Sebanyak 14 desainer dan brand modest fashion Indonesia turut menampilkan koleksi terbarunya tahun ini. Salah satu yang menarik perhatian adalah kehadiran Ivan Gunawan sebagai Guest Designer dalam peragaan busana yang dibagi menjadi dua sesi utama.

Sesi pertama menampilkan karya dari Mandhja by Ivan Gunawan, Nabila Misha Fashion, Padushi by Novitasari, Gita Orlin, Arabellescarf, Armila SyarÔÇÖi, AMYZA, Arinna Premium Hijab, Agoest Hanggono, Rumman, Mirranda Atelier, Mayra, hingga Shadec. Sesi berikutnya diisi oleh AMYZA dan Motif Hawa dengan iringan penampilan Krisdayanti serta Titi DJ.

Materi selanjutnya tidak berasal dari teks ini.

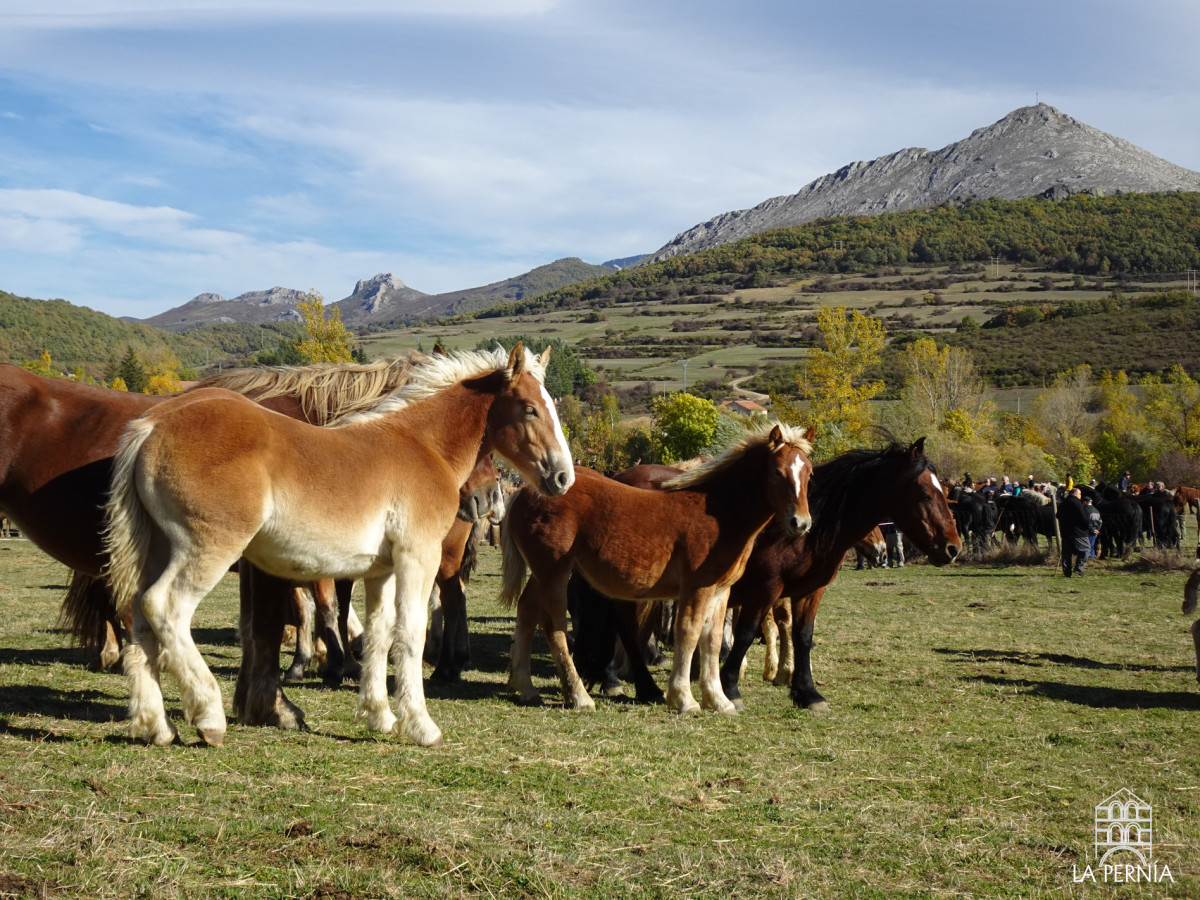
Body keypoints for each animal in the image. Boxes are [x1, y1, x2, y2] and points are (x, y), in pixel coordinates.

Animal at [103, 340, 571, 748]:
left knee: (140, 616)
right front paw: (421, 726)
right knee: (165, 608)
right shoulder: (417, 556)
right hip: (208, 549)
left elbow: (380, 634)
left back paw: (157, 726)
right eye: (530, 409)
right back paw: (209, 717)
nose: (563, 477)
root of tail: (150, 425)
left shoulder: (382, 569)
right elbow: (411, 633)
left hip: (157, 550)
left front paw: (379, 716)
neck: (422, 445)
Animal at [496, 424, 816, 720]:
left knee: (526, 612)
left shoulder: (720, 592)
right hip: (554, 572)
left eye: (809, 474)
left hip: (542, 574)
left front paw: (719, 700)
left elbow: (712, 641)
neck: (719, 515)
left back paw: (525, 687)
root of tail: (524, 491)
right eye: (777, 472)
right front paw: (684, 698)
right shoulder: (696, 588)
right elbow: (688, 634)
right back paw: (579, 696)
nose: (800, 523)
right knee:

Penyelenggara tidak hanya fokus pada gemerlap panggung, tetapi juga misi menghubungkan kreativitas dengan peluang bisnis nyata. Keterlibatan para reseller menjadi bagian krusial dalam menciptakan interaksi langsung antara pelaku usaha dan pasar.

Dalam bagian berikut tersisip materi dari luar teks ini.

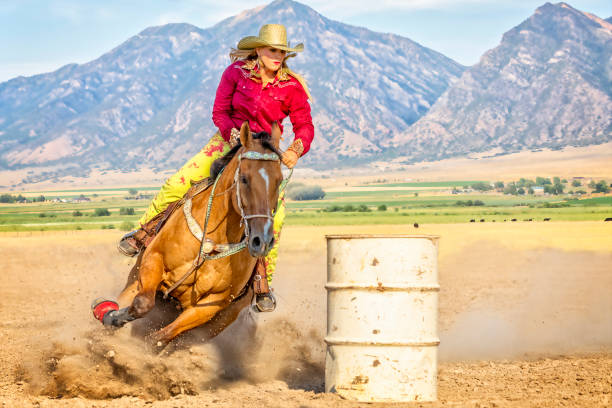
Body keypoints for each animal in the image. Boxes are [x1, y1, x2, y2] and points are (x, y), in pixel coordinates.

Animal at [91, 122, 284, 346]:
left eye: (279, 180)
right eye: (244, 179)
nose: (261, 241)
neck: (210, 242)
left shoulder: (211, 305)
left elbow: (159, 338)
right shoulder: (153, 259)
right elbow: (141, 304)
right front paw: (107, 314)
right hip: (136, 277)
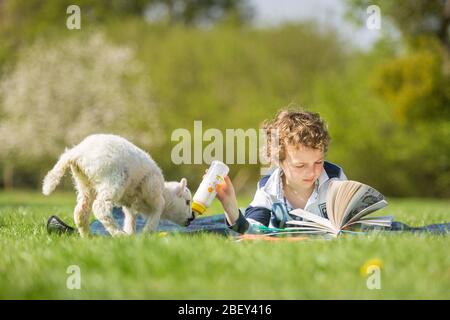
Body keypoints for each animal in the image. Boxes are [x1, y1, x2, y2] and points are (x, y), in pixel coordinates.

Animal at [42, 134, 195, 236]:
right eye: (187, 202)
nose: (192, 218)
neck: (164, 191)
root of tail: (76, 153)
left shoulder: (129, 205)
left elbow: (130, 219)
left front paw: (132, 234)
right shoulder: (154, 194)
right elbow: (155, 215)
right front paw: (146, 234)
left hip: (84, 183)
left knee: (81, 212)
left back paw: (87, 237)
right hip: (112, 180)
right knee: (99, 207)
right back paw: (119, 234)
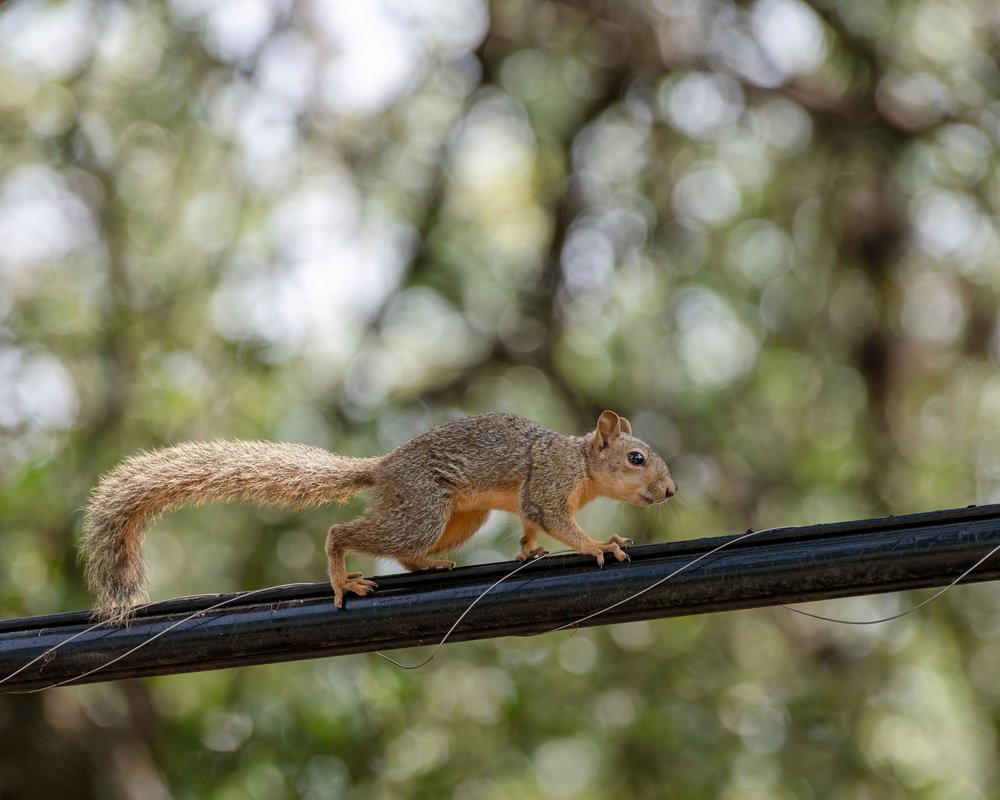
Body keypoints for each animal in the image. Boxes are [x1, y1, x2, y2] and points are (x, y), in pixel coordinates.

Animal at [82, 410, 680, 620]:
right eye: (636, 458)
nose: (672, 490)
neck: (582, 463)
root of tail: (384, 467)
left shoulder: (537, 499)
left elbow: (533, 526)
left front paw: (529, 551)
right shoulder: (549, 484)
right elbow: (554, 520)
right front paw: (599, 545)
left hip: (457, 520)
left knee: (402, 549)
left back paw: (427, 566)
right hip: (422, 510)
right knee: (342, 531)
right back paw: (341, 579)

"Selain mengundang para pecinta fashion, kami juga menghadirkan para reseller dari berbagai daerah di perhelatan ini. Harapannya, setelah fashion show berlangsung, terjadi interaksi bisnis dan transaksi langsung antara reseller dengan desainer dan brand," ujar Rya Baraba, Founder SEDASA.

Target transaksi tersebut diakui selalu tercapai pada setiap penyelenggaraan. Rya Baraba menjelaskan bahwa melalui SEDASA, pihaknya ingin merangkul brand lokal untuk mendorong kembali daya beli masyarakat terhadap produk fashion dalam negeri.

Sebagai bentuk apresiasi terhadap insan industri, SEDASA menganugerahkan penghargaan The Modest Visionary Award kepada Ivan Gunawan. Penghargaan ini diberikan atas konsistensi dan pengaruhnya dalam mengembangkan lanskap fashion muslim modern yang relevan secara global.

Selain itu, gelar Young Visionary Award diberikan kepada Nabila Misha sebagai talenta muda dengan potensi luar biasa. Nabila dinilai menunjukkan keberanian dalam mengekspresikan visi kreatif yang autentik serta aktif berinovasi meski di usia yang masih sangat muda.